Men becoming marginalised in 'a feminised Church'
Cardinal Raymond Burke (pictured), newly appointed Patron of the Sovereign Military Order of Malta, has stirred things up again with an interview for The New Emangelization, arguing that “the radical feminism which has assaulted the Church and society since the 1960s has left men very marginalised”.
Over at Patheos, Kyle R. Cupp says that “If women pursuing their rights, fighting systematic oppression and marginalisation, and gaining influence in the Church makes men reluctant to become religiously active, that speaks poorly of these men”, who, he says, need to grow up but won’t do so if fed overly romanticised notions like the “powerful manliness of the Mass”.
Furthermore, he adds, “pushing back against the service and influence of women in the Church, particularly by catering to immature men with unrealistic ideals of masculinity, will do women no favours”.
Simcha Fisher, also at Patheos, warns against “making the mistake of assuming that all the most notorious bad fruits of Vatican II are actually feminine.” Citing a host of issues, she says “these things are no more authentically feminine than porn is authentically masculine” and concludes that we “ought to be able to talk about what does and does not belong in the Mass without pitting men and women against each other, or reducing each other (or ourselves!) to offensive stereotypes of masculinity and femininity”.
Writing for The Catholic Herald, Madeleine Teahan points out that “the problems that Cardinal Burke identifies are an obstacle for women as much as they are for men”, and that a serious problem in his analysis is that he paints men as “passive victims of radical feminism, bad liturgy and poor catechesis”.
“It’s as if,” she says, “they are a sex who are done unto; totally enfeebled and powerless to fight back”. Observing how many Catholics are taking the initiative and deliberately seeking out decent catechetical and spiritual instruction, she says such initiative requires and builds maturity, and should be expected from both women and men.

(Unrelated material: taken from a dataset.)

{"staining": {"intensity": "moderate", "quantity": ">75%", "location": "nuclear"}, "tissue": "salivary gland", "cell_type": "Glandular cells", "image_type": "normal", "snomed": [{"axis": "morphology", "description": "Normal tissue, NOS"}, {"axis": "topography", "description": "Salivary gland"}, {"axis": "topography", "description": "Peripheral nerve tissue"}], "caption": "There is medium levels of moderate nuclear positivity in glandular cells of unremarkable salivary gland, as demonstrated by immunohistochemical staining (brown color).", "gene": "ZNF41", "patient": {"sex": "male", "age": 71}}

Call for faith and reason after the Charlie Hebdo attack in Paris
Paris-based Paschal-Emmanuel Gobry, having followed the ideas of the philosopher Rene Girard (pictured), used the story of the woman caught in adultery to argue that the exposing of our natural scapegoating tendencies offers our best hope for avoiding internet outrage and mob, violence turns in The Week to tragic events in his home city.
Explaining that he was raised to hate Charlie Hebdo as a magazine of France’s anticlerical left, he describes how he came to admire Charlie Hebdo’s cartoonists and comments on how many of those criticising the magazine from an Anglophone standpoint simply don’t understand French humour.
He hails how, following last week’s attack, a sorrowful André Cardinal Vingt-Trois, archbishop of Paris, sent a message supporting Charlie Hebdo’s right to mock his faith.
Admitting that few of the Cardinal’s predecessors would have done likewise, he celebrates how, in Vatican II, the Church recovered what he describes as its “more authentic Christian teaching, accepting religious freedom and pluralism”.
Maintaining that his faith has made him “a man of Enlightenment liberalism”, Gobry says attacks on people with whom he disagrees on almost everything are attacks on his own most cherished values.
The tragic events in Paris have sent others back to Pope Benedict’s 2006 Regensburg Address, with Tim Stanley writing in the Telegraph that, although Pope Benedict did not say so explicitly, one of his points was that “Europe cannot speak to Islam because we find ourselves talking two completely different languages – one of aggressive secularism and the other of aggressive religiosity”.
Andrea Tornielli, writing for Vatican Insider, points out that though the Regensburg Address invites Muslims to use the language of reason, its purpose, as much as anything, was to remind Europeans of the language of faith.